In advocating for the HOPE Act, ASN collaborated with other organizations in the HIV and transplantation fields—including the HIV Medicine Association, the American Society of Transplant Surgeons, and the American Society of Transplantation—underscoring the broad cross-community support for the bill. In total, ASN met with more than a third of the members of the U.S. House of Representatives who cosponsored the bill. The society commended Rep. Capps and her lead House Republican sponsor Rep. Andy Harris, MD, and Sen. Coburn and Senate Democratic lead sponsor Sen. Barbara Boxer (D-CA) for their visionary leadership on this legislation and for the bipartisan support they built.
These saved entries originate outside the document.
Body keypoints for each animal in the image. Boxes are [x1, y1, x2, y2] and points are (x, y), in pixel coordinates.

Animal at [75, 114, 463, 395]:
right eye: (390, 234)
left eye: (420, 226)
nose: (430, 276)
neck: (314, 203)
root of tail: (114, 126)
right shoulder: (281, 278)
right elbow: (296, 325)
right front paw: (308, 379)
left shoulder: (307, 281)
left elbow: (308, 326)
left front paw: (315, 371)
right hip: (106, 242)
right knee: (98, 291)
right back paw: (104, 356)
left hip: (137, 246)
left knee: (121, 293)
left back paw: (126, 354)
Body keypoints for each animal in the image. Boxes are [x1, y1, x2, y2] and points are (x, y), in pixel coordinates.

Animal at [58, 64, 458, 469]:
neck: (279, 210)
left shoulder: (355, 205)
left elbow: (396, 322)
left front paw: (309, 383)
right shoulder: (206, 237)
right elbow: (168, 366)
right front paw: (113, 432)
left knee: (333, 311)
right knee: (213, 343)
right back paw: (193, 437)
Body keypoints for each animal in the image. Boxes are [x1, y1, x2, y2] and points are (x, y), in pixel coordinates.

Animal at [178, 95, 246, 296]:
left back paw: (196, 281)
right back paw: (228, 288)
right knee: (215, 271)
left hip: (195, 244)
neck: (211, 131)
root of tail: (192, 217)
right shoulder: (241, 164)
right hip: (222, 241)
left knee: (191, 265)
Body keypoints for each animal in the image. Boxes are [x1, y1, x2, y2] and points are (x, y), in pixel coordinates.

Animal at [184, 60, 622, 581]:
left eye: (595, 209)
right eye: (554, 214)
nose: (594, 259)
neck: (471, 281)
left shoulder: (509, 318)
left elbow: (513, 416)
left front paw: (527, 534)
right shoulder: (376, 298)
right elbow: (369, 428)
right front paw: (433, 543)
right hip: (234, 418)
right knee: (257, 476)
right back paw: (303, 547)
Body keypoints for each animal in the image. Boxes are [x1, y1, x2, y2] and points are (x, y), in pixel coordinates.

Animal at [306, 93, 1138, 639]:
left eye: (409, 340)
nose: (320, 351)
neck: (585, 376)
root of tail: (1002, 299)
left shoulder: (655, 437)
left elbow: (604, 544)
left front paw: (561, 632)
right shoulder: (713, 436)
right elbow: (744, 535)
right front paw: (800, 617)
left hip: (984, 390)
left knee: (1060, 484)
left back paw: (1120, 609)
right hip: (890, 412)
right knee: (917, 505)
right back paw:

“There have been 200 or more transplants for HIV positive recipients each year in recent years, all of whom were matched with HIV negative organs,” said United Network for Organ Sharing CEO Brian Shepard. “If the needs of future candidates with HIV can be met with more HIV positive donor organs, that will also create more opportunities for the rest of the patients who are waiting. UNOS is committed to working with transplant programs to protect the safety of their patients and prevent disease transmission, through a robust system of verifying key clinical information for organ donors and recipients.”